Diana J. Mason
West Virginia University School of Nursing students will benefit from an alumna’s scholarship gift to help boost diversity within the Mountain State’s nursing workforce.
Diana J. Mason, PhD, RN, FAAN, of Denver, New York, established the namesake scholarship to aid aspiring nurses at her alma mater. The scholarship will be awarded to undergraduate students from West Virginia, with first preference for students from historically marginalized and underrepresented racial and ethnic groups.
“I think it’s enormously important for our society to recognize that there have been structural barriers to people of color being able to get access to higher education,” Mason said. “There’s a lot of work we need to do in nursing, in health care and in society, and so, to me, this is important to do.”
The scholarship gift complements recent efforts to improve diversity, equity and inclusion campuswide at WVU.
“Better representation in healthcare leads to better patient outcomes,” said Tara Hulsey, Dean and E. Jane Martin Endowed Professor. “Through our curriculum and programs, as well as scholarships like the one generously provided by Diana Mason, we are creating a more inclusive educational environment, which will lead to more diverse and well-rounded providers.”
Mason said her gift is also a tribute to the education she received at WVU, where she earned her bachelor’s degree from the School of Nursing in 1970.
“I had an amazing undergraduate experience with faculty who were mentors and in my corner even when I was determined to spend more of my time in the Mountainlair than in my room studying,” Mason said. “And it was the most innovative curriculum that I’ve ever seen out of a nursing school – ever, including today. I would not have the career and the life I have had if it had not been for the West Virginia University School of Nursing and some really important faculty to me who were advocates for me when I needed it.”

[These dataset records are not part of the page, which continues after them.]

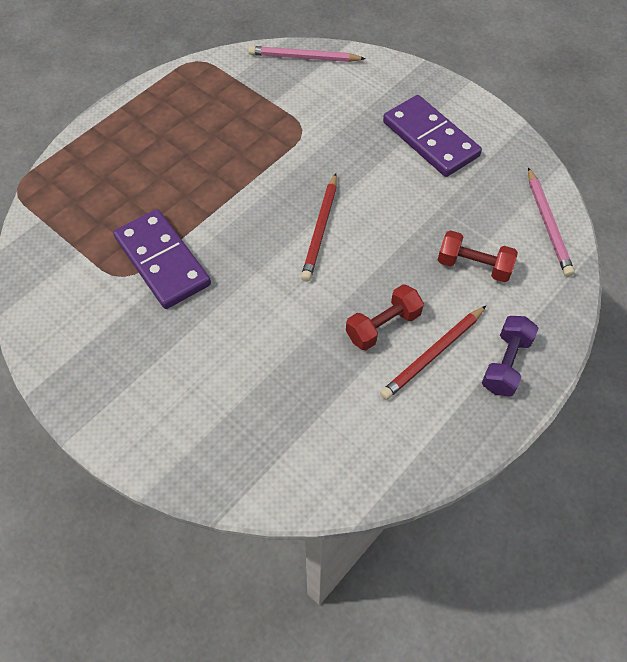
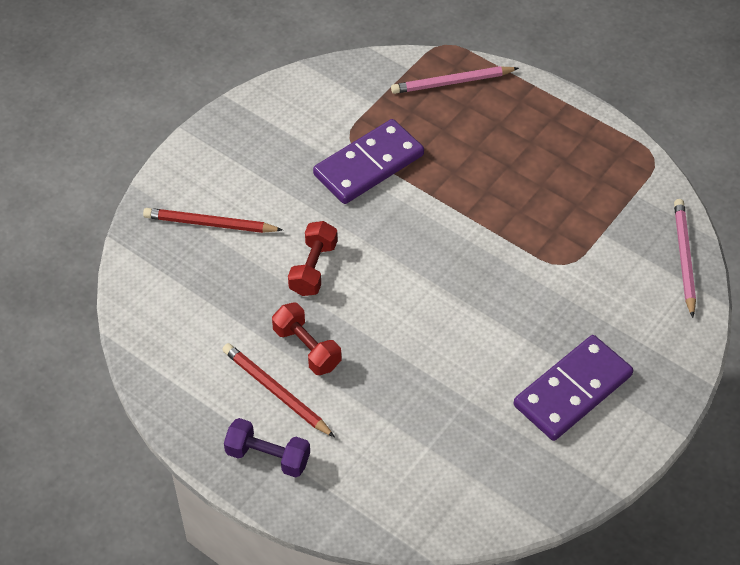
camera: 85 degrees right, 5 degrees down
red pencil [301,173,337,282] -> red pencil moved to [143,208,283,233]
red dumbbell [438,230,518,282] -> red dumbbell moved to [288,221,337,296]
pink pencil [528,167,575,277] -> pink pencil moved to [391,66,519,94]

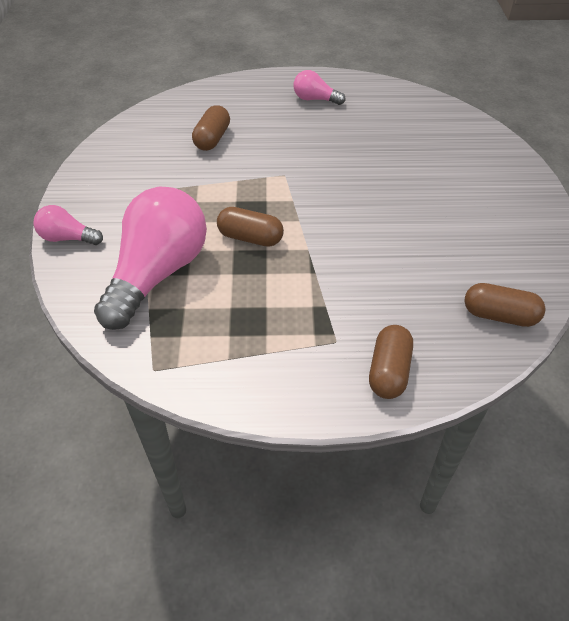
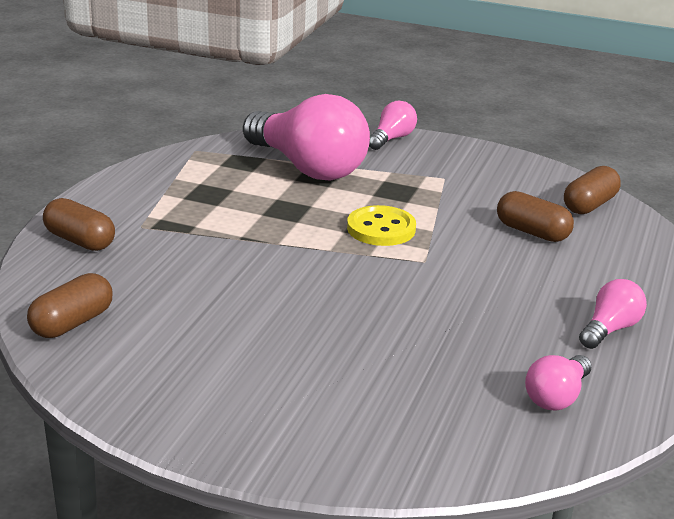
camera: 110 degrees right, 20 degrees down
brown capsule [217,207,284,247] -> brown capsule moved to [564,166,621,214]
none -> yellow button [347,205,416,246]
none -> pink light bulb [525,355,592,411]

Mason nearly failed during her senior year, until her adviser, Patricia Diehl, intervened on her behalf. Faculty members Claire Mailloux and Gaynelle McKinney were also pivotal in her WVU nursing education, which emphasized the importance of public health and leadership.
Those lessons have guided her career, which is now focused on her passions – encouraging nurses to build healthier communities and empowering them to influence public policy through media. Mason serves as senior policy service professor for the Center for Health Policy and Media Engagement at George Washington University’s School of Nursing and program director for the International Council of Nurses Global Nursing Leadership Institute.
Mason hopes her scholarship gift will nurture future leaders in the nursing profession.
“I hope it helps to produce a top-notch nurse who is going to continue to help this nation become a healthier nation and to promote the health of communities,” Mason said. “I want it to be someone who is all in and just needs a little bit of help to support them getting through what most people don’t understand is a hugely challenging program … I’d love to be able to build the nursing workforce in West Virginia, and there are a lot of potential nurses among minorities in West Virginia. The scholarship, I hope, will go to one of them.”
Mason, a native of Glenshaw, Pennsylvania, served in the U.S. Army Nurse Corps to help pay for college. Following her service as an intensive care nurse near the end of the Vietnam War, she continued her education at Louis University and New York University, where she earned master’s and doctoral degrees, respectively, in nursing.
Mason went on to work as a teacher, writer, editor, radio producer and moderator, among other roles. She is professor emerita at City University of New York’s Hunter College, past president of the American Academy of Nursing and former editor in chief of the American Journal of Nursing. She has received two honorary doctorates and many awards in recognition of her teaching, policy leadership and media work.
Mason was inducted into WVU’s Academy of Distinguished Alumni in 2001. She previously served on the WVU School of Nursing Visiting Committee.
Mason’s gift was made through the WVU Foundation, the nonprofit organization that receives and administers private donations on behalf of the University.